True Grit


“I do not entertain hypotheticals,” says a man in “True Grit.” “The world as it is is vexing enough.” His world is the American frontier, circa 1875, and his sentiments are probably shared by most of his contemporaries. But life is about to become more vexing as old laws, customs, and means of communication are replaced by new ones. Like many Westerns of the last half-century, “True Grit” depicts a society on the verge of modernization. The new is represented by a headstrong 14-year-old girl named Mattie Ross; the old comes in the form of a drunken, one-eyed U.S. Marshal called Rooster Cogburn.

The 1969 version of this film is mostly famous now for being the source of John Wayne’s only Academy Award. What Joel and Ethan Coen have done is return to Charles Portis’ 1968 novel and create an adaptation that’s darker and more faithful to it. Like most of the Coen brothers’ work, “True Grit” is dryly funny and populated by odd characters, yet it has a shocking and violent undercurrent. Few filmmakers can make coarseness seem as eloquent (and vice versa) as the Coens.

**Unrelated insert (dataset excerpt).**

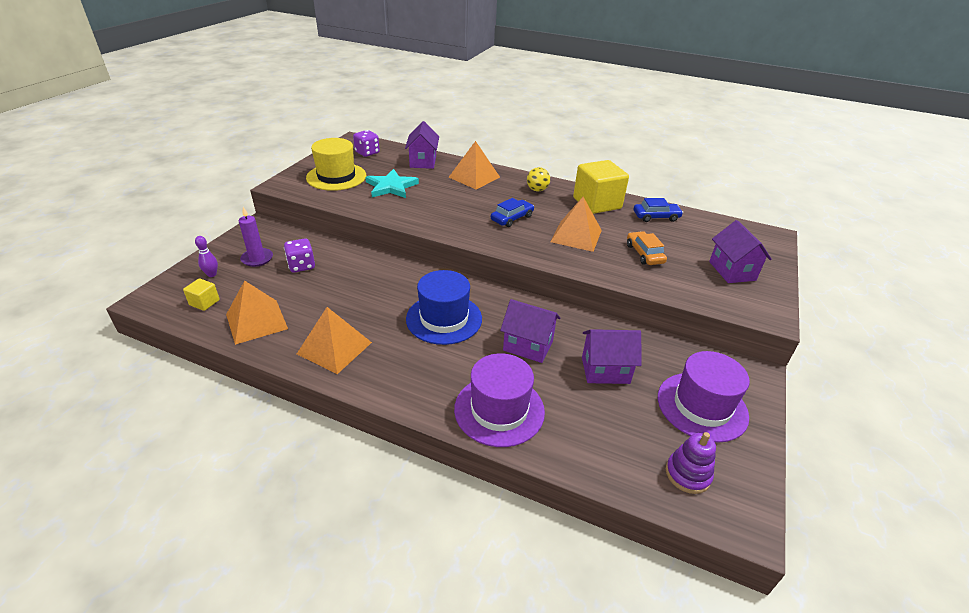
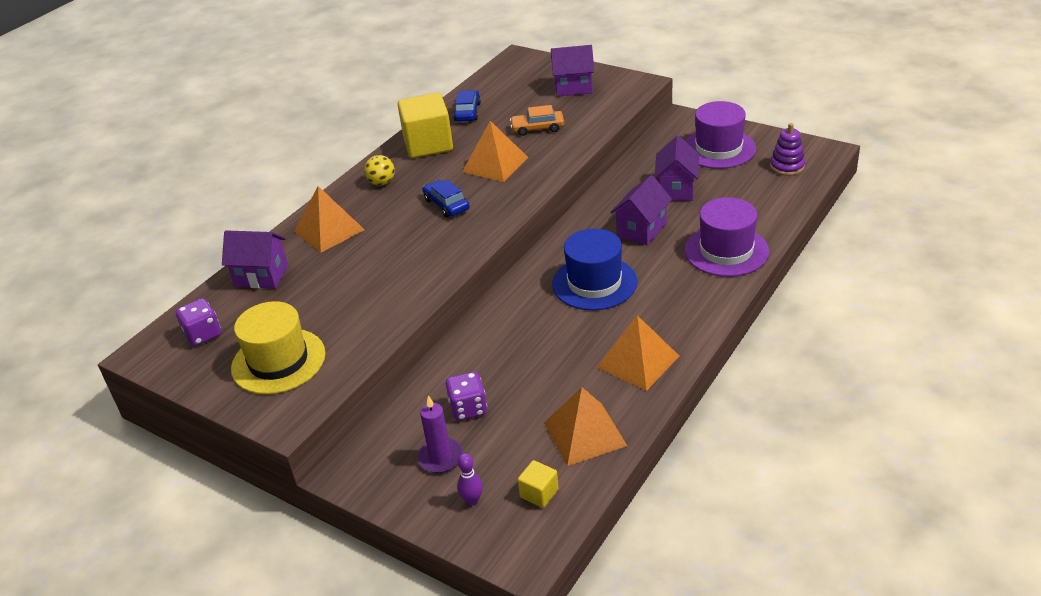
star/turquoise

An astonishingly talented 13-year-old newcomer named Hailee Steinfeld plays Mattie Ross, the serious, precocious girl whose father was killed by a coward named Tom Chaney. She has come to Ft. Smith, Ark., to retrieve the body and to seek Chaney’s capture, but the villain has run off to the Indian territories and is thus under the jurisdiction of the U.S. Marshals, who are understaffed and have worse criminals to catch. Refusing to take no for an answer — this will be a running theme with her — Mattie roots out the meanest, most pitiless marshal she can find and offers him a personal reward for bringing Chaney to justice.

That marshal, of course, is Rooster Cogburn, played by Jeff Bridges. (Perhaps out of deference to the Duke, who wore the patch over his left eye, Bridges has it over his right.) Cogburn takes his job seriously and is very good at it. His heavy and frequent drinking does not seem to hinder his ability to capture or kill (usually kill) the bad guys, though certain members of the legal profession take a dim view of his kill-to-capture ratio.

Also in pursuit of Tom Chaney is one Mr. LaBoeuf (Matt Damon), a Texas Ranger tasked with bringing in the scoundrel for killing a state senator. Cogburn knows the territory and LaBoeuf knows Chaney, so the two are willing to put aside the amusing rivalry that apparently exists between U.S. Marshals and Texas Rangers. They both insist it would be foolish for Mattie to join them on their manhunt, but Mattie is unswayed.

The Coens use the characters’ communication styles to highlight their differences. Mattie speaks with impeccable grammar, never using contractions or debasing herself with vulgar slang. When threatened, she drops the name of a fancy lawyer she supposedly has on retainer back home. It seems absurd to use such a tactic on the frontier, and yet it always works. Cogburn, meanwhile, speaks in a guttural voice that often drifts into incomprehensibility, and is known to let his gun do the talking — almost literally at times, as he’ll fire a shot in the air to signal a compatriot, or shoot at targets to demonstrate his superiority. LaBoeuf can talk up a storm, especially when it comes to bragging about the Rangers, then finds himself at a loss when he bites his tongue during a fight and can’t express himself very well thereafter.

There is also some discussion about the difference between things that are inherently wrong and things that are only wrong because society says so. Cogburn, testifying in court about a fugitive he shot, is baffled that it should matter whether he killed the guy or brought him in alive. The idea that it could be “wrong” to gun down criminals is new to his society. Soon enough it will be lawyers, not posses, running everything, and it will no longer be acceptable for a man to do all his communicating with a six-shooter.

Much of the dialogue is straight from the book, yet the tics and idiosyncracies feel Coen-esque. (They did the same thing with Cormac McCarthy’s words in “No Country for Old Men.”) Steinfeld, Bridges, and Damon are all terrific, each one delivering an entertaining performance and seemingly having a great time. In addition, Josh Brolin and Barry Pepper have small but effective turns as the villains.

More than anything else, “True Grit” is fun, in the grand tradition of rip-roaring Westerns. The Coens have been known to treat their subjects with aloofness and ridicule, but not here. In fact, I’d guess they were having a blast putting their signature on a familiar genre with an uncomplicated story and colorful characters. This isn’t the deepest Western or the most thoughtful Coen brothers film, but dang if it isn’t a good time.

B+ (1 hr., 50 min.; PG-13, some mild profanity, brief very strong violence.)